● Your objective
Rewrite everything from the start of the entries down to the line containing "Where is Composite", swapping "higher" for "greater" and leaving the rest unchanged.

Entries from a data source

+++

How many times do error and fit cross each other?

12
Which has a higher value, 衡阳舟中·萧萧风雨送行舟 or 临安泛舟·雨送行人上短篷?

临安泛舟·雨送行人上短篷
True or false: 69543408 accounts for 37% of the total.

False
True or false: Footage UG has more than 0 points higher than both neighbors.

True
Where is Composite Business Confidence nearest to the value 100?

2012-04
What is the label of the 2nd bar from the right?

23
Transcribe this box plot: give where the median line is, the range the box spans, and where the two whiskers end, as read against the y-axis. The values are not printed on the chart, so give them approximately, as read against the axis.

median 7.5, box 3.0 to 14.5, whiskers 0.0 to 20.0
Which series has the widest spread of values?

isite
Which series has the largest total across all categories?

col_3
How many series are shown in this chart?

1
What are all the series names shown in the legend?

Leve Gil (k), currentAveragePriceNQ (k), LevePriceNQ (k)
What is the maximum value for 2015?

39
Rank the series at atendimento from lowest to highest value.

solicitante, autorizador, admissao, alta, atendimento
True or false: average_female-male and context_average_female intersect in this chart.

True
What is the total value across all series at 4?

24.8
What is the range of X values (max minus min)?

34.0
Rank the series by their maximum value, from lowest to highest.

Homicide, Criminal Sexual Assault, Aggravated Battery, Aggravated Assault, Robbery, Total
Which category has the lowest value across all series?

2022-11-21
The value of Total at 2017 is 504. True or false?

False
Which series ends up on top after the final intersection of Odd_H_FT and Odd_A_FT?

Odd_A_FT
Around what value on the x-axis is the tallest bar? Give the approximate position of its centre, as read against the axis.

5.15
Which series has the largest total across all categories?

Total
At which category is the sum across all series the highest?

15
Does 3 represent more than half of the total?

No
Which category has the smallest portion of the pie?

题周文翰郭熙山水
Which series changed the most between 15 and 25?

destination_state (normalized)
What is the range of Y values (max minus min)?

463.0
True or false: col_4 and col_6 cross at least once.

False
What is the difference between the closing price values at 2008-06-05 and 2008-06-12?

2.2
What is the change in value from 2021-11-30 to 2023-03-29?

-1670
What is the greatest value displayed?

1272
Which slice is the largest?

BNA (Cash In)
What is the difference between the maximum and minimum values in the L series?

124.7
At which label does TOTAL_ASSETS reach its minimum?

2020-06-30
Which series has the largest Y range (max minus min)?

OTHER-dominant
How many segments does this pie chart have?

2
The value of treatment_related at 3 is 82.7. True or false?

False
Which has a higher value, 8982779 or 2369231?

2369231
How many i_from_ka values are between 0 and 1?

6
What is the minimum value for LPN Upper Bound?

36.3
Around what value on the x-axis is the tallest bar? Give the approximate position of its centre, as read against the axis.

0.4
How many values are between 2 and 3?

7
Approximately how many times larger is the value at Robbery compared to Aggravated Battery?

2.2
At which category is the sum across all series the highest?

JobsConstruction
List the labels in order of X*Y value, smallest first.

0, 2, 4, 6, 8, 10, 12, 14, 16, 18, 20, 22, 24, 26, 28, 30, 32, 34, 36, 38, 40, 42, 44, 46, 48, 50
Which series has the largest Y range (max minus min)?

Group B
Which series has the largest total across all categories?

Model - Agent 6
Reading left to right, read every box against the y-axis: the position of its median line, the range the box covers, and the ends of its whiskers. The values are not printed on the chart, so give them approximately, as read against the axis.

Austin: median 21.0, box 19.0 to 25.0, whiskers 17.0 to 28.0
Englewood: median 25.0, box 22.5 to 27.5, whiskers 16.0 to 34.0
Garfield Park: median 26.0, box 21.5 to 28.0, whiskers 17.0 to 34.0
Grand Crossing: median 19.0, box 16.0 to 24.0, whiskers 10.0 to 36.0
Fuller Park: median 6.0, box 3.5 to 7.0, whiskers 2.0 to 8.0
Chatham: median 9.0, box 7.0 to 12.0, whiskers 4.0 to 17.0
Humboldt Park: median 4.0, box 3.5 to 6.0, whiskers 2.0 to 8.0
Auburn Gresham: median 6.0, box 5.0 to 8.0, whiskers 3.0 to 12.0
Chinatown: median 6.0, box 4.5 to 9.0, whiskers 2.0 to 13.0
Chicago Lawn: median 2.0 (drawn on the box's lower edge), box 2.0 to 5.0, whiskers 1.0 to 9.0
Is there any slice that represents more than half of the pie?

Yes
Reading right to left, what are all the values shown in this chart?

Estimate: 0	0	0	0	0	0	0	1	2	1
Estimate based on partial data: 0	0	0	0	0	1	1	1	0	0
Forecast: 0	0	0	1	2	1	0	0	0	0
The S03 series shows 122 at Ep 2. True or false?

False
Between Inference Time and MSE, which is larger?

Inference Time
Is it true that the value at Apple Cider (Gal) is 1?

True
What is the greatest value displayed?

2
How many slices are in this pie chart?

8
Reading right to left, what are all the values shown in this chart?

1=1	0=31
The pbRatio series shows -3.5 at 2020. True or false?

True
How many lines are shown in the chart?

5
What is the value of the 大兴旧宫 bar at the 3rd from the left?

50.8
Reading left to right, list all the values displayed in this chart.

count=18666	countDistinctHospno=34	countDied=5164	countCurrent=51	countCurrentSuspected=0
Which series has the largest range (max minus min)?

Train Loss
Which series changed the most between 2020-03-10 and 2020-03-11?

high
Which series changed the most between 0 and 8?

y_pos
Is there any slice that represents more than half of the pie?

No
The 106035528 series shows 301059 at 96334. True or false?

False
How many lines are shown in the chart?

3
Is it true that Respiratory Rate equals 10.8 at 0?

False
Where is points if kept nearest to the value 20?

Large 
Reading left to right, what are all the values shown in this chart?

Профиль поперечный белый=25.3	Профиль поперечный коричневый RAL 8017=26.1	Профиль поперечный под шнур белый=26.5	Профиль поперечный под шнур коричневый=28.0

+++

● The completed task
How many times do error and fit cross each other?

12
Which has a greater value, 衡阳舟中·萧萧风雨送行舟 or 临安泛舟·雨送行人上短篷?

临安泛舟·雨送行人上短篷
True or false: 69543408 accounts for 37% of the total.

False
True or false: Footage UG has more than 0 points greater than both neighbors.

True
Where is Composite Business Confidence nearest to the value 100?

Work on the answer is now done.